A primeira-dama de Cuiabá e presidente da Comissão de Constituição e Justiça da Câmara Municipal, Samantha Íris (PL), sugere que mulheres que têm o instinto materno aflorado, que busquem adotar crianças de verdade, que precisam ser cuidadas. Neste caso, se refere à onda dos bebês reborn.
“Porque criança de verdade não é daquele jeito. Se a pessoa tem o instinto materno, como imaginam que tenha ali [ao adotar bebê reborn] para se aflorar de alguma forma, cuide de uma criança. Tem muita criança precisando ser cuidada”, ressalta Samantha, numa referência à possibilidade de menores em vulnerabilidade que aguardam por uma adoção.
Reprodução
Samantha cometou o projeto do correligionário do PL Rafael Ranalli, que quer proibir o atendimento médico-hospitalar a “bebê reborn”, bonecos hiper-realistas de recém-nascidos, nas unidades de saúde do município. A proposta foi apresentada em meio à uma “febre nacional” em relação aos bebês realistas.
Nesta semana, uma jovem, de 25 anos , levou um bebê reborn para receber atendimento médico em uma Unidade de Pronto Atendimento de Guanambi, no centro-sul baiano.

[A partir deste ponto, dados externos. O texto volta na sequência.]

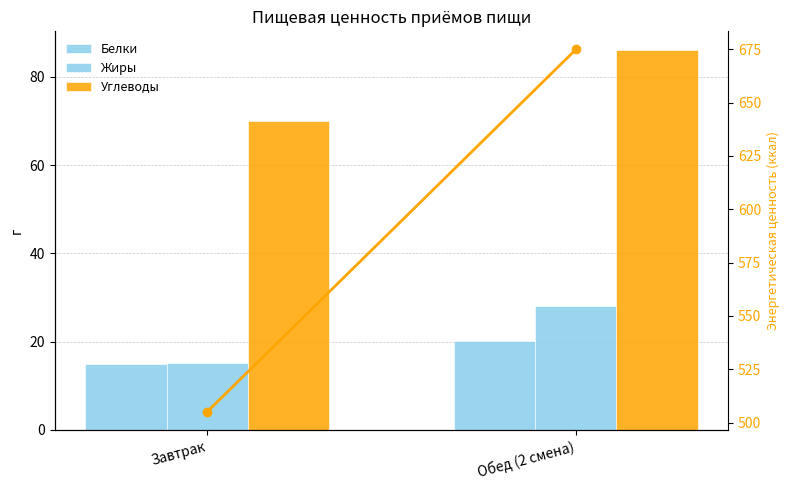

What is the value of the Углеводы bar at the 2nd from the left?

86.0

A mulher não foi atendida. Diante da situação, já há no Congresso, inclusive, projetos similares ao de Ranalli para “regular” políticas públicas relacionadas aos bebês “reborn” e proibir atendimento em unidades de saúde públicas privadas e acesso a filas preferenciais.
A presidente da CCJ ressalta que matéria ainda não chegou em sua comissão para que seja apreciada a sua legalidade. “Eu, particularmente, acho que esse assunto é um tema muito pequeno. Eu acho que a relevância não é tão importante quanto a ressonância, mas acredito que exista uma parcela do público que espera esse tipo de ações [proposta de Ranalli]. O Parlamento é isso, são 27 cadeiras, cada um tem as suas defesas”, opina.
Apesar disso, Samantha ressalta que, de certa forma, concorda com a tese do colega de partido por saber que a estrutura da cidade já está sobrecarregada atendendo quem realmente precisa. “Então, não faz sentido a gente receber pessoas cuidando de boneca. Tem outras prioridades de saúde e educação. Mas, não é uma discussão que eu entrei porque eu realmente acho que cada um tem a sua atribuição e suas defesas”, desconversa.
Projeto
Caso projeto de Ranalli seja aprovado, será proibido o atendimento, triagem, registro, encaminhamento ou qualquer forma de acolhimento médico-hospitalar as bonecas ou qualquer outro tipo de objeto em unidades de saúde.
Em caso de descumprimento, inicialmente, a unidade poderá ser advertida, mas em for reincidente no atendimento, deverá ser multada em R$ 10 mil. Além disso, é passível de representação ao Conselho Regional de Medicina e demais conselho, se constatada a participação de médicos, enfermeiros ou outros profissionais.
Proposta também prevê que pais e mães de “bonecos” poderão ser encaminhados para avaliação e eventual acompanhamento psicológico ou psiquiátrico.
“Destaca-se que a presente proposição não tem o intuito de ridicularizar ou marginalizar quem possui bonecas reborn, mas sim estabelecer limites objetivos no uso dos serviços públicos de saúde, garantindo que sua utilização permaneça voltada à proteção da vida e à promoção da saúde de seres humanos”, diz o parlamentar, em trecho do projeto, que seguirá o rito de tramitação no Legislativo.